Of course, not everything you can write, since one line of C code is converted to one assembly instruction. It also depends heavily on the instruction set if certain multi-segment operations can be “flattened” to a single instruction with several operands or require a sequence of “more primitive” instructions.

Compilers

C for a long time performed an "intermediate representation" before the final conversion to assembly; this step is similar to the way it was done these days on equipment with x86 processors to “compile” the x86 assembly in lower-level microoperations that will process the actual chip actuators. The fact that the middle tier got codified / documented, as happened for LLVM IR, is not new or ... since, for example, Java Bytecode or Forth is conceptually suitable for this scheme.

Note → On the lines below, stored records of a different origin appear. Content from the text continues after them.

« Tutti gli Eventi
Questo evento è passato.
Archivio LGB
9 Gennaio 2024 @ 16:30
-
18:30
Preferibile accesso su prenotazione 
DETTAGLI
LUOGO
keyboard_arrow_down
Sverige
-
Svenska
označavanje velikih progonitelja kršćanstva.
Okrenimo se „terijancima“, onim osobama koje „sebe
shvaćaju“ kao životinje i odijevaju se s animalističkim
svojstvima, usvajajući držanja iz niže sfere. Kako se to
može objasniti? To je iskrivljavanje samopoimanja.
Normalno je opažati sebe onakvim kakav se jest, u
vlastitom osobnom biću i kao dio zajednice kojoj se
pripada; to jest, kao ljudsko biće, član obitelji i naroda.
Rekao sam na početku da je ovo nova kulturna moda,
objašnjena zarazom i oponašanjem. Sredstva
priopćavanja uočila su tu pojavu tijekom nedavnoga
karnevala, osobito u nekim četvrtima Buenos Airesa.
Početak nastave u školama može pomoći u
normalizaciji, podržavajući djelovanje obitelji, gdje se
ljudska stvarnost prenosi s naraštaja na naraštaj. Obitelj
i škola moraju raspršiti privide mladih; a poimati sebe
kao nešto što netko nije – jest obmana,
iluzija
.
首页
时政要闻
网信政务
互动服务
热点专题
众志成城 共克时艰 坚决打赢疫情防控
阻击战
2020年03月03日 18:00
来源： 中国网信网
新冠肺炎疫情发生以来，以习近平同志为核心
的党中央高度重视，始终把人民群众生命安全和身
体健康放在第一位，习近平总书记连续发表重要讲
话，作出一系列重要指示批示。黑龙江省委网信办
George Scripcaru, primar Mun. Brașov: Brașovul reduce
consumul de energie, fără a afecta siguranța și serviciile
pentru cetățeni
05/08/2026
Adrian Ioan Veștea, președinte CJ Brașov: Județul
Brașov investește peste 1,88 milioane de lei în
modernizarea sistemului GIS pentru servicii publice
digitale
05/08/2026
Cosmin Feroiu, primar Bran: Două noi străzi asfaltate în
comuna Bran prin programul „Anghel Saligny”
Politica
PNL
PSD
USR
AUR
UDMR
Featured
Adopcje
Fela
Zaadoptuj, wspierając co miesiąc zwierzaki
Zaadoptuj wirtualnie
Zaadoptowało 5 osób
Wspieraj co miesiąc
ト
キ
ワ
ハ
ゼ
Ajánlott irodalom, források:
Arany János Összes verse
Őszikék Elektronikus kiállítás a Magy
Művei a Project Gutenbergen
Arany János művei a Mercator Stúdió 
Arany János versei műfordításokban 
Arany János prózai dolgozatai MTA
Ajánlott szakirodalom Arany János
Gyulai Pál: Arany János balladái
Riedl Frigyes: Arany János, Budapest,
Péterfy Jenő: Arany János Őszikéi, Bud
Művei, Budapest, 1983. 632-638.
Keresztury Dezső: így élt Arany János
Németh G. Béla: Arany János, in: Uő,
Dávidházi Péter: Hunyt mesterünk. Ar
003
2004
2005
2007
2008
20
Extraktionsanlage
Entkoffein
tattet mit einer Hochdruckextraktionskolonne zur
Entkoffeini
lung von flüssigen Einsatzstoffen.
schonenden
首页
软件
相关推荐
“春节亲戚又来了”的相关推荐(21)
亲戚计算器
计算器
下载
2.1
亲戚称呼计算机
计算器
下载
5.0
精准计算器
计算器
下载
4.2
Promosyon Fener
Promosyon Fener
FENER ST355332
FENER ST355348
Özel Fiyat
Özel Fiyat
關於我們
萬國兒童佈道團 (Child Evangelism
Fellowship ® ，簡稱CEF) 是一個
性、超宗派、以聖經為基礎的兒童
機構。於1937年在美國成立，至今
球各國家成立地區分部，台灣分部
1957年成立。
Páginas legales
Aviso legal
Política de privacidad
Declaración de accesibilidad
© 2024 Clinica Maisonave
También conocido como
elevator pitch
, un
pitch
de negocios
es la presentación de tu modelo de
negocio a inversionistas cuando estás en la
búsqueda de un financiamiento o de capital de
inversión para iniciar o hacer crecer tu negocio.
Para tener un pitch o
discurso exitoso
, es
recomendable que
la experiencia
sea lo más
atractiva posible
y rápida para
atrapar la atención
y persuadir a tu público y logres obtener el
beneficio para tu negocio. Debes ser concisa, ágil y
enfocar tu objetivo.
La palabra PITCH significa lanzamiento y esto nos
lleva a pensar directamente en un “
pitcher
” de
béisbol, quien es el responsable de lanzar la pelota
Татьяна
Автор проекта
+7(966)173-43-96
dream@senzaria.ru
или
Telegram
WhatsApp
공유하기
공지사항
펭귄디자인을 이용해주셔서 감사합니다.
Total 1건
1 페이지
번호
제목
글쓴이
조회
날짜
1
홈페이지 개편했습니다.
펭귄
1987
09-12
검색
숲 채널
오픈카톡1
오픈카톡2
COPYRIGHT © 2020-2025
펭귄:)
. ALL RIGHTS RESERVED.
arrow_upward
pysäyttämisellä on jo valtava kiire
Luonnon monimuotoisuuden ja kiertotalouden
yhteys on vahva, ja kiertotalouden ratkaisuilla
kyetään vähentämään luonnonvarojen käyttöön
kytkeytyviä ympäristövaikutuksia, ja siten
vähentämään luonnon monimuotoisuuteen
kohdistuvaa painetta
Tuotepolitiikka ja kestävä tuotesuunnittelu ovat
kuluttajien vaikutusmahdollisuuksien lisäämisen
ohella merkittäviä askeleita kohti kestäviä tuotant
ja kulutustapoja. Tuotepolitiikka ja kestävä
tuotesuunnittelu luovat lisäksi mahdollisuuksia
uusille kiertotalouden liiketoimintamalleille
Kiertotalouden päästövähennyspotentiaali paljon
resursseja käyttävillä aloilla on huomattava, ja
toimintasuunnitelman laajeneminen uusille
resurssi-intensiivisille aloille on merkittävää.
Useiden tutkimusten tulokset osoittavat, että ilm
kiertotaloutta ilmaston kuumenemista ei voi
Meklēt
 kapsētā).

I would go to C ... and look at the assembly. It is unlikely to be as compact as possible, and on platforms where the corresponding “complex” operation is available, it is unlikely to be more compact than LLVM IR (say, on a processor with smooth multiplication-addition, the auselen example would go to one instruction, out of three in LLVM IR).